* * *
― Проходи! Батюшка говорит, что два года отводил нашу встречу, да видно от судьбы не уйдешь, я тебя уже неделю жду.
― Надеюсь, ты понимаешь, что я не лечиться пришла. Честно тебе скажу, что и сама не знаю, чего пришла. Но иду я к тебе давно.
― Да, ладно. Давай без церемоний. Не могли мы не встретиться. На роду нам это написано.

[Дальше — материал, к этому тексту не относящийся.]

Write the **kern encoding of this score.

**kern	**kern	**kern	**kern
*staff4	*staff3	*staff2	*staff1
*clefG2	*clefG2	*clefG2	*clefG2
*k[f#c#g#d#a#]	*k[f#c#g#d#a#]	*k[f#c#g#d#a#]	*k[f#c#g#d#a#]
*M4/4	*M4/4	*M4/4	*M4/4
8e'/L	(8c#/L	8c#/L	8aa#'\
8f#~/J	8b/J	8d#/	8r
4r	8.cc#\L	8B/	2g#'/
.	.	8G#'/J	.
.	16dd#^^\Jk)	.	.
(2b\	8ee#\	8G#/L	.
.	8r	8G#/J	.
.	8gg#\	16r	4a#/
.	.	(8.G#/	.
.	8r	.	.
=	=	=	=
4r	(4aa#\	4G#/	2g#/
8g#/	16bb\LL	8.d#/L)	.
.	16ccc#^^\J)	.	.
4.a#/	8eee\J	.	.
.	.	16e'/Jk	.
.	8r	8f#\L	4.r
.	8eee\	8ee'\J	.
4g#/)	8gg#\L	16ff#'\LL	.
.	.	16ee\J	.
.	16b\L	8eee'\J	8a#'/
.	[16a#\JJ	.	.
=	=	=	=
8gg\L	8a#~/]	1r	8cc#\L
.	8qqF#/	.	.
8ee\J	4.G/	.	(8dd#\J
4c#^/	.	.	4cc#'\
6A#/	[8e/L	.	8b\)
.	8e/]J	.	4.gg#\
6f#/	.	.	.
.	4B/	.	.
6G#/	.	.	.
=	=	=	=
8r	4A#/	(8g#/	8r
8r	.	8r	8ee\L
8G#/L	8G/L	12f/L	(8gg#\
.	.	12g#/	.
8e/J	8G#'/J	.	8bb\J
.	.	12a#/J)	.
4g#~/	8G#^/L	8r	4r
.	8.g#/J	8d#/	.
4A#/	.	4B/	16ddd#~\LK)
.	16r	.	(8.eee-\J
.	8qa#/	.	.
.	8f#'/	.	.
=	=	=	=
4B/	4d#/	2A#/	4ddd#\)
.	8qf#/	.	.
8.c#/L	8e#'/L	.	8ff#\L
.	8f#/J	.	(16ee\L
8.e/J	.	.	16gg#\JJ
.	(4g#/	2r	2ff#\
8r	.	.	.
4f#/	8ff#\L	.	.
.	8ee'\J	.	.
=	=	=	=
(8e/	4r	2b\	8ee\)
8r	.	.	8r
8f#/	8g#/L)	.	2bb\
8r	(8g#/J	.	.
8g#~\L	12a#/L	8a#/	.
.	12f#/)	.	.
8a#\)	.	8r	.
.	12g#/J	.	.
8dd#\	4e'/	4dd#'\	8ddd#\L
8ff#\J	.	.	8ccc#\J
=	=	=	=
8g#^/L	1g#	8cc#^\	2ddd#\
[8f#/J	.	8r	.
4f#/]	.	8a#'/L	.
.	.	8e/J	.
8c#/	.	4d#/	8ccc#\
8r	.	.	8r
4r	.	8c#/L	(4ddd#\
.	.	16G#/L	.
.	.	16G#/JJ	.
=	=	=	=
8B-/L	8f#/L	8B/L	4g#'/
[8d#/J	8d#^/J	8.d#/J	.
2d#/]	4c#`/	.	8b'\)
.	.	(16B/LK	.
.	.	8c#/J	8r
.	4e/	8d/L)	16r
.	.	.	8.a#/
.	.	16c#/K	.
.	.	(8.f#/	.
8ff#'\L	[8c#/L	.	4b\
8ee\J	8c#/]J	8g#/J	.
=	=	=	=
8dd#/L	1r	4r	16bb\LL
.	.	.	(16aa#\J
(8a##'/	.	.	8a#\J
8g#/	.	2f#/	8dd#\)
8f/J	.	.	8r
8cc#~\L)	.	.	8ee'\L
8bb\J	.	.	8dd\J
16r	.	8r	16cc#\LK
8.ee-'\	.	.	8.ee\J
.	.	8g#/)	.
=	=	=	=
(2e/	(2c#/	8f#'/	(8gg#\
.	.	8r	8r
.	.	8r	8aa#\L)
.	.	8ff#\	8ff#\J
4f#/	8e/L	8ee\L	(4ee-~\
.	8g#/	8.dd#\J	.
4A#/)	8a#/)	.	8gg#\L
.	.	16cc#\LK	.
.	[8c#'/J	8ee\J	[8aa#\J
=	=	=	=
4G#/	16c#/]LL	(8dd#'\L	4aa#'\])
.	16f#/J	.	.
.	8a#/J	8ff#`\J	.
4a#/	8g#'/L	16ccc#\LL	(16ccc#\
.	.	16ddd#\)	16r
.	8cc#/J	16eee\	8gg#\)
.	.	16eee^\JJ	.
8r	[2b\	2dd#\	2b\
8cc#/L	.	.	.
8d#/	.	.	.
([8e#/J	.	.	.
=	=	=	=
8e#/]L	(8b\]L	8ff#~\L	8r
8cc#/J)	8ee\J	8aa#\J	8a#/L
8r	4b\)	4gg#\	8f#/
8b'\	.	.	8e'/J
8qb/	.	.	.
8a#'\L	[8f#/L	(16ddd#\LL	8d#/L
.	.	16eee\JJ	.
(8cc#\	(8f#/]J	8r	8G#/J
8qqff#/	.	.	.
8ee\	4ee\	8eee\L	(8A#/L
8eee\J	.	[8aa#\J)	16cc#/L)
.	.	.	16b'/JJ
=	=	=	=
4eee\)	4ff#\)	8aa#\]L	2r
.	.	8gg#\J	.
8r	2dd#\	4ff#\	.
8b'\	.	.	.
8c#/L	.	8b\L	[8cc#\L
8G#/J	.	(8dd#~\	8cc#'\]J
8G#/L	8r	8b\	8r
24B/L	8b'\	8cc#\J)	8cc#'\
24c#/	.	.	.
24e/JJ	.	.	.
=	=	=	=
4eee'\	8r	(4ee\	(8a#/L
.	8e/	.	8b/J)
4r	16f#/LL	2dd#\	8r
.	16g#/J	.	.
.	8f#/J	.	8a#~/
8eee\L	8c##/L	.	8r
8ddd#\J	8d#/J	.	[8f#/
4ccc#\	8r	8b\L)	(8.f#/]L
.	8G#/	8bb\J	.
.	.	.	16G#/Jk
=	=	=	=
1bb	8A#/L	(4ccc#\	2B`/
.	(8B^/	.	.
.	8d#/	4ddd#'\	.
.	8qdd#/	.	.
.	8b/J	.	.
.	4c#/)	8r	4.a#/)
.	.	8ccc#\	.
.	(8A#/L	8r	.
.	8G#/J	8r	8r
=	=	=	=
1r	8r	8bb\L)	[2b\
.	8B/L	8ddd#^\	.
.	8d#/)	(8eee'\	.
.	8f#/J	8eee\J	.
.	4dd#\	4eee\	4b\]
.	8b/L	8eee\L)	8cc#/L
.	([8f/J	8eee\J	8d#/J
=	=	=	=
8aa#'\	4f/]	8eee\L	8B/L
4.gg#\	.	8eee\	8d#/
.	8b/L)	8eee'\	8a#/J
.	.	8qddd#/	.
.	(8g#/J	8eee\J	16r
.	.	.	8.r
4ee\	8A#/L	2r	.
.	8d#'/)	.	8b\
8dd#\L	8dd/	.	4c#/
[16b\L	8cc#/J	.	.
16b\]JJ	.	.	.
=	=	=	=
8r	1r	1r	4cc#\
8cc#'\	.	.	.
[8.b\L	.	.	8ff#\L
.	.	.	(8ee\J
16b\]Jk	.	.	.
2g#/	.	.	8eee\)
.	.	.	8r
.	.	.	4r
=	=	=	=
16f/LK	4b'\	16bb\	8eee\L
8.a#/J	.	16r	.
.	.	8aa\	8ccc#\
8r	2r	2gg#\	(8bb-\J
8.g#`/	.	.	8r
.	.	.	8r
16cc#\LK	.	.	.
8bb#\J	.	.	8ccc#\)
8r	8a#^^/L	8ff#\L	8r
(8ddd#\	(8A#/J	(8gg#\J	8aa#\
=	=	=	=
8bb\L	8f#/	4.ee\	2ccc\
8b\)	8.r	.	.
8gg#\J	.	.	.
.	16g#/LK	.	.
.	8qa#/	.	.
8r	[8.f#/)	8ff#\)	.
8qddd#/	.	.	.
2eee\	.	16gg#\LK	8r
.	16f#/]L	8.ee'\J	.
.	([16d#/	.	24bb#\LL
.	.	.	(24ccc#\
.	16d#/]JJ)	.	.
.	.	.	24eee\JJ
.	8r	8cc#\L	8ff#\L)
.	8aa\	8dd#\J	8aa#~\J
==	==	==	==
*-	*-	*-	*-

Я сама не заметила, как мы уже удобно расположились в малюсенькой кухне, в которую очень умело были запихнуты всевозможные блага кухонной цивилизации, и, почти соприкасаясь коленями, сидели на двух только и помещавшихся табуретках, и уже закурили, и уже чай и конфеты с печеньем, и на "ты" сразу и не спросясь, и собака по кличке Чапа, подобранная хозяйкой, подыхающей, но выхоженная, крутится у ног, и норовит залезть на колени, как к долгожданной старой знакомой. И герань, герань, цветущая на подоконнике, и занавески на окнах, и даже береза ветки в открытое окно тычет… И что-то уже произошло, уже свершилось, и хорошо, и весело, и кости общим знакомым моем.
Господи, кто только у нее не был, и что только ей не нарассказывали. Болтовню не остановить, как будто со старой подругой, почти сестрой после долгой, но не горькой разлуки.
И звонок в дверь, и она легкая, веселая к двери, бросая на ходу.
― Это пациент. Ты тут посиди. Я поработаю, а ты посмотришь.
И мое полное недоумение:
― Что посмотрю?
― Ну, посиди тут на кухне, а я там, в комнате с ним поработаю. Ты же никуда не спешишь. ― утвердительно так, уверенно. ― Ты же надолго.
И не дожидаясь ответа, не спрашивая, кто, открыла входную дверь.
― Здравствуйте. Я к бабке.
― Проходите.
― Нет, я, наверное, ошибся, мне бабка нужна. Ну, знахарка.
― Да проходите вы, проходите. Я и есть бабка.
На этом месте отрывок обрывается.